Обстановка ощутимо накалялась, но тут все разрулила Слизова.
— Я думаю, что на все поставленные товарищем Борщовым вопросы руководитель группы нам ответит позже. Давайте, пока осмотрим тот самый овраг, о котором нам рассказывали.
Пока комиссию и журналистов водили к оврагу, мы все — Саня, Андрюха, опера — собрались в кабинете для того, чтобы обсудить создавшуюся ситуацию. Наше обсуждение прервал Головатов. На этот раз он выглядел совсем по-другому — исчезла самодовольная улыбочка, перед нами стоял нормальный, абсолютно нормальный мужик.
— Извините, ребята, что пришлось немного с вами поиграть. Моя фамилия действительно Головатов, но представляю я Администрацию Президента. Моя задача изначально была в том, чтобы создать у вас боевой настрой, немножко завести даже. Мы хотим, чтобы страна увидела, что представляют из себя эти деятели, на что они готовы пойти и с чем смириться ради удовлетворения своих амбиций и тех принципов, которые они хотели навязать стране. Все, что здесь происходило — от начала и до конца — снималось скрытыми камерами. Снималось, как Фельгауэр беседует с солдатами и офицерами, снималось и снимается, как все они (мы поняли, кого именно Головатов имеет в виду) видят то, что видят. Мы даже дадим им написать о том, что они увидели и услышали — написать все, что они посчитают нужным. И опубликуем. Но одновременно с этим — мы покажем всей стране то, что здесь происходило на самом деле, так что не ссыте, сделать из вас будановых или ульманов ни у кого не получится. Как с немцами-то получилось?
Мы рассказали о том, что и как произошло с замом Зейберта и двумя пулеметчиками.
— Ну и правильно. Нечего таким гадам свет коптить. Да и остальные, я думаю, не заживутся. Вы тут, наверное, не знаете, что в России творится? Часть этих деятелей выступает за то, чтобы остановиться на границе и начать переговоры с законным немецким правительством, упирая на то, что большинства своих преступлений они еще не совершили, и мы не можем осуждать людей за то, что они сделали в нашей истории, но не сделали здесь. Другие — орут, что потерь мы должны избежать, поэтому надо предоставить право оккупации Германии "демократическим" странам. Даже больше было — неофашистские демонстрации проходили, с требованиями заключить союз с Гитлером, во как.

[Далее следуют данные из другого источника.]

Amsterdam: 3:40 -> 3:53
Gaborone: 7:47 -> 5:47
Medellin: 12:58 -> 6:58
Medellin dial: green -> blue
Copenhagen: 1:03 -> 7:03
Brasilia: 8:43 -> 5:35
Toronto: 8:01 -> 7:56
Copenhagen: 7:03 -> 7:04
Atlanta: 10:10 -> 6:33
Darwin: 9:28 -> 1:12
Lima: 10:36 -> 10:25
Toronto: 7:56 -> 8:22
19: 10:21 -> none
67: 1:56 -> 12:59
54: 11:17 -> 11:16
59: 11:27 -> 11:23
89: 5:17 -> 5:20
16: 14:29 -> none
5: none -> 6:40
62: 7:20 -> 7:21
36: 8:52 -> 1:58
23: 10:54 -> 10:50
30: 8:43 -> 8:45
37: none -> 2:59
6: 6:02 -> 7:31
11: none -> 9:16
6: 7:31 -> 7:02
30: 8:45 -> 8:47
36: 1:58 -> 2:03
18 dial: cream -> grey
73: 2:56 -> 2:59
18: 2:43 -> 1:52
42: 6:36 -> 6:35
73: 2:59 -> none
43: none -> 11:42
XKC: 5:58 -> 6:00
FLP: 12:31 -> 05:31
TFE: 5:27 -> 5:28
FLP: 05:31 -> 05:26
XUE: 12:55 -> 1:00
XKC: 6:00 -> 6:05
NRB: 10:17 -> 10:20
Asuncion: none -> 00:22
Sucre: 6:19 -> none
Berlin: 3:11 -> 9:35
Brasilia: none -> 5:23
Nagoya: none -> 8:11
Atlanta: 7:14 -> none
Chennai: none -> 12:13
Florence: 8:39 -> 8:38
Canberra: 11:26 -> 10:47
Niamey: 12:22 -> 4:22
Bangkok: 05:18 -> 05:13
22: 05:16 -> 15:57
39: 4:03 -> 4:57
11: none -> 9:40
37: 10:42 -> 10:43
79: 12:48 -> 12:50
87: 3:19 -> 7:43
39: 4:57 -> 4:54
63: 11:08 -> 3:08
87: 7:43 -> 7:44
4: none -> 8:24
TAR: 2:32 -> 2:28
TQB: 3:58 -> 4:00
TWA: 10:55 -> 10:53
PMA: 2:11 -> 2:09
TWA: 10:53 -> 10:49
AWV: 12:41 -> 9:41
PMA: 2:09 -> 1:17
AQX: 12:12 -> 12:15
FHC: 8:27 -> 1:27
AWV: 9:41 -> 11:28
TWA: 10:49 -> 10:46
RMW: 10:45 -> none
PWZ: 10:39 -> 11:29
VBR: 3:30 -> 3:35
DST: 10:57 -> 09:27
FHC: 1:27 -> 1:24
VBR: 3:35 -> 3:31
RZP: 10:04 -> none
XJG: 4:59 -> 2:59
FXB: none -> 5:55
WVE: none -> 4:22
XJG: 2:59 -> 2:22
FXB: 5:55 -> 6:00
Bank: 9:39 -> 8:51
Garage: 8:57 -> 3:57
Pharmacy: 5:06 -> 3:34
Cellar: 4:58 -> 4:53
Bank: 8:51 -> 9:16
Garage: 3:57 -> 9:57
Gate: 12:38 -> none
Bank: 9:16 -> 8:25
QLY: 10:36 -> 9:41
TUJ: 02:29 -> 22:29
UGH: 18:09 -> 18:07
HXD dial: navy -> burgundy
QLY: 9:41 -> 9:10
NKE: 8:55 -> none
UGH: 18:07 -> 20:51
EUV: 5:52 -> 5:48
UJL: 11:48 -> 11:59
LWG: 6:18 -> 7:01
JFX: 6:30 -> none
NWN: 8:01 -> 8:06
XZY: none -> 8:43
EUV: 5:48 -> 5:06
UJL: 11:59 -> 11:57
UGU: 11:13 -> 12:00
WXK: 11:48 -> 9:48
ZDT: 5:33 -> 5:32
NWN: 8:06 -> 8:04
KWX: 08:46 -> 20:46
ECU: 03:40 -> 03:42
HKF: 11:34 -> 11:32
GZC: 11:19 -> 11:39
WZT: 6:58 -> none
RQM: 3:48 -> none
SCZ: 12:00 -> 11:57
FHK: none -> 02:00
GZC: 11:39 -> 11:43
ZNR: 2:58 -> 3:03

— Ну, вы даете! У меня руки чесались вам физиономию начистить! — изумился Саня.
— Ну, это не так просто. Я до Администрации служил не в пресс-службе, а в ГРУ, так что подготовка имеется — широко улыбнулся Головатов.
— Ну и как, много таких набирается? — поинтересовался я, продолжая начатую полковником тему.
— Нет, конечно. По проведенным опросам в интернете, около восьмидесяти пяти процентов выступают за то, чтобы добить врага, не вступая с ним ни в какие переговоры. При опросах в реале — соотношение еще большее. Причем — везде, в каждой республике бывшего Союза. Ну ладно, объяснились, так что не буду вас больше отвлекать. Вам еще для телевизионщиков и журналистов пресс-конференцию проводить, вы уж постарайтесь на этот раз поспокойнее отвечать.
— А вы разве не поняли, товарищ полковник, что я с вами тоже немного играл? — спросил я.
— Разве? А мне показалось...
— Зря вам показалось. Мы к провокациям привыкшие, в суде адвокаты и не такое вытворяют, бывает.
— Ну, тогда вообще здорово. Тогда вы, наверное, подберете людей, которые смогут держать себя в руках?
— Само собой. Михалыч! Из студиозов пусть Старый кого-нито подберет, он их лучше знает, а самого Саню пускать нельзя, нет.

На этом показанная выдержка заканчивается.